Researchers from Tel Aviv University and the Israel Institute for Biological Research have achieved a scientific breakthrough by developing the world's first mRNA vaccine effective against deadly bacteria, demonstrating 100% protection in laboratory animal studies. The vaccine represents a paradigm shift in infectious disease prevention, potentially offering a new weapon against the growing threat of antibiotic-resistant bacterial infections.
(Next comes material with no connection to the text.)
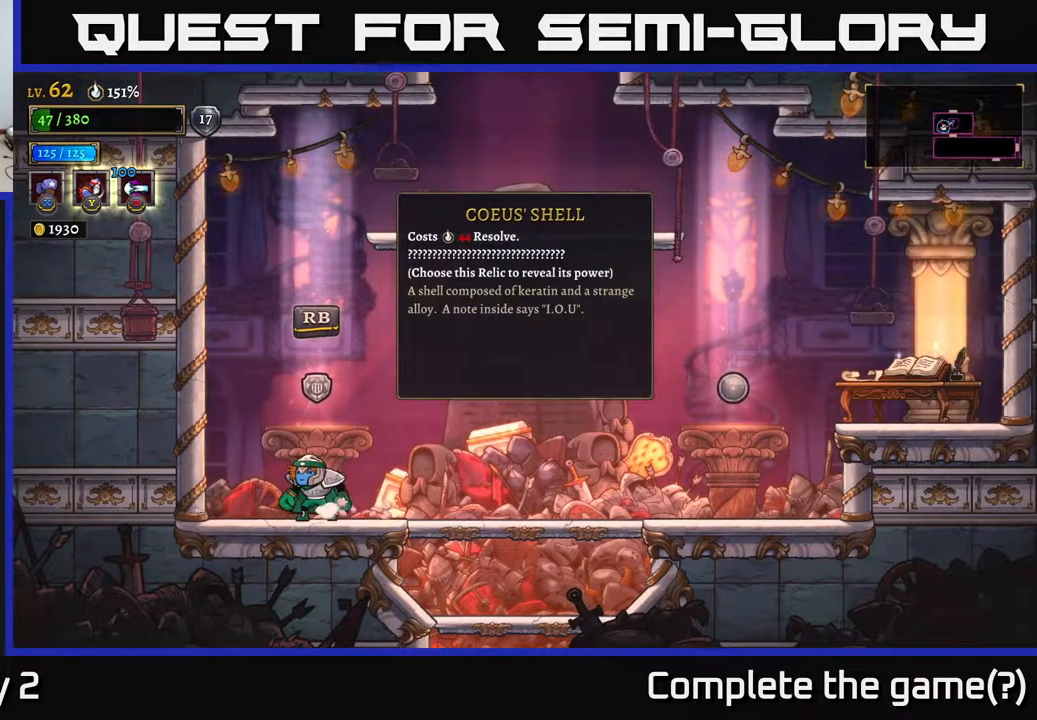
{"buttons": [], "left_stick": "right", "right_stick": "center", "events": [[83, "left_stick", "right"], [267, "left_stick", "left"], [483, "left_stick", "right"]]}
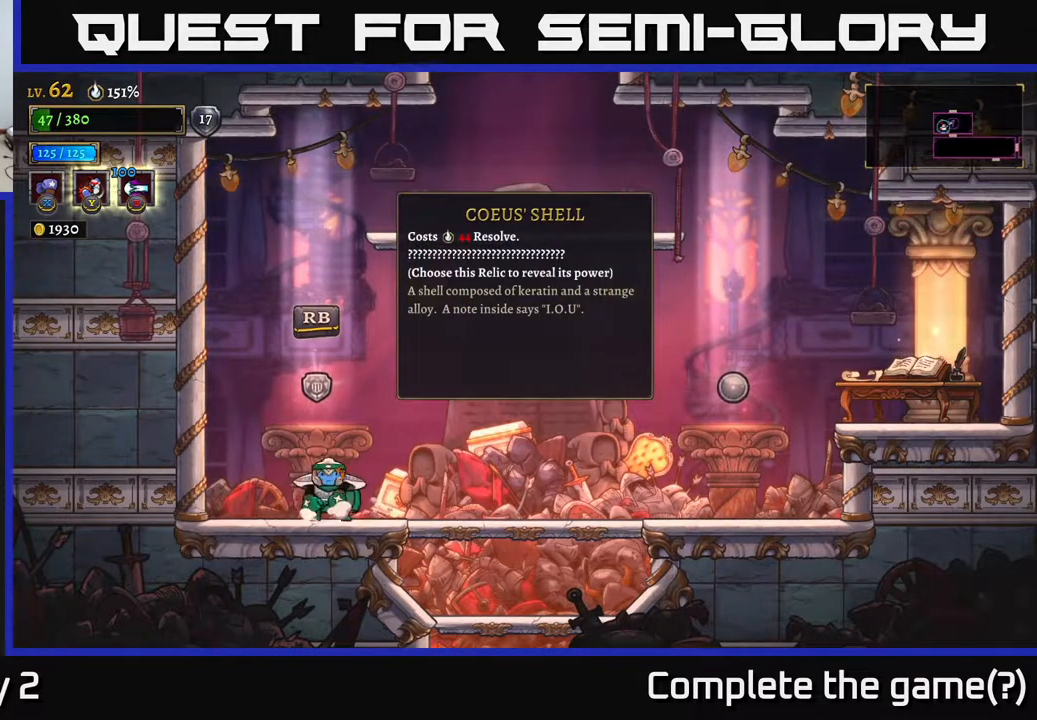
{"buttons": [], "left_stick": "right", "right_stick": "center", "events": [[117, "left_stick", "left"], [250, "left_stick", "right"]]}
The study, published in Science Advances and led by Dr. Edo Kon and Prof. Dan Peer from Tel Aviv University's Laboratory of Precision Nano-Medicine, tested the novel vaccine against Yersinia pestis, the bacterium responsible for plague. In animal trials, all unvaccinated animals died within a week of infection, while those receiving the mRNA vaccine remained alive and well.
"Moreover, in one of our vaccination methods, one dose provided full protection just two weeks after it was administered," said Prof. Peer. "The ability to provide full protection with just one dose is crucial for protection against future outbreaks of fast-spreading bacterial pandemics."
Overcoming Biological Barriers
Until this study, scientists believed mRNA vaccines against bacteria were biologically impossible due to fundamental differences between viral and bacterial protein production. While viruses depend on host cells for reproduction, bacteria produce their own proteins independently, creating challenges for vaccine development.
"Since viruses produce their proteins inside our cells, the proteins translated from the viral genetic sequence are similar to those translated from the lab-synthesized mRNA," explained Dr. Kon. "Bacteria, however, are a whole different story: They don't need our cells to produce their own proteins."
Previous attempts to synthesize bacterial proteins in human cells resulted in low antibody responses and inadequate immune protection. The proteins underwent significant modifications, such as sugar additions, when secreted from human cells, reducing their effectiveness as vaccine targets.
Innovative Technical Solutions
The research team developed two breakthrough strategies to overcome these limitations. First, they bypassed the classical secretion pathways of bacterial proteins to ensure the immune system recognizes the vaccine proteins as immunogenic bacterial proteins. Second, they enhanced bacterial protein stability by combining it with sections of human protein to prevent rapid disintegration in the body.
"The result was a significant immune response, with the immune system identifying the proteins in the vaccine as immunogenic bacterial proteins," said Dr. Kon. "By combining the two breakthrough strategies we obtained a full immune response."
Addressing Antibiotic Resistance Crisis
The development comes at a critical time as antibiotic overuse has led many bacteria to develop resistance, posing a significant threat to global health. Prof. Peer emphasized that developing new vaccine types may provide an answer to this worldwide problem.
"It is important to note that the Covid-19 vaccine was developed so quickly because it relied on years of research on mRNA vaccines for similar viruses," Prof. Peer noted. "If tomorrow we face some kind of bacterial pandemic, our study will provide a pathway for quickly developing safe and effective mRNA vaccines."
The technology's rapid development potential mirrors the success of COVID-19 vaccines, which began clinical trials just 63 days after the SARS-CoV-2 genetic sequence was published. This speed advantage could prove crucial in responding to future bacterial outbreaks, particularly those involving antibiotic-resistant strains.
The researchers believe their new technology can enable rapid development of effective vaccines for various bacterial diseases, especially those caused by antibiotic-resistant bacteria, which represent an emerging pandemic threat requiring innovative therapeutic approaches.